Edit in response to #martineau 's downvote of the answer and of the (admittedly unsatisfactory) Microsoft documentation.
I think you haven't been able to find out how to do this because you have been looking in the wrong place. Your question really has little to do with Python or with win32com.
This line
xl = win32com.client.gencache.EnsureDispatch('Excel.Application')
fires up a COM client called xl that talks to excel.exe. Your variable xl is a thin Python wrapper around a Microsoft COM object that can call Excel VBA functions. When you type xl., everything after the dot is expected to be a VBA object or method. Any value (other than strings and floats) that you get back from a call is a VBA object in a thin Python wrapper. Python conventions do not necessarily apply to such objects.
So to find out about what functions you need to call, you need to be looking at the Excel VBA documentation. One difficulty with that documentation is that it assumes you are writing VBA, not Python. The other is that it isn't all that well-written.
The VBA method you need is Workbook.BreakLink().
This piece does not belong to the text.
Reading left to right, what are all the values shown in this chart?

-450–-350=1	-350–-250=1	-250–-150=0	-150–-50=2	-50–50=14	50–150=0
Call it after copying the original workbook and before saving the copy, like this (I'm using your dummy filename here, don't expect it to actually work without fixing that):
wb.Worksheets(["Target Sheet"]).Copy(Before=nwb.Worksheets(1))
nwb.BreakLink(Name=r"C:\Users\me\dummy.xlsx", Type=1)
nwb.SaveAs(newfile)
The name of the link is the filename it points to, and the type of the link is 1 (for a link to an Excel spreadsheet). In this case you know the name of the link source (since you just made a copy of it) so there is no need to ask what the filename is, but in the general case you need to call Workbook.LinkSources() to find out what they are, and break them one by one.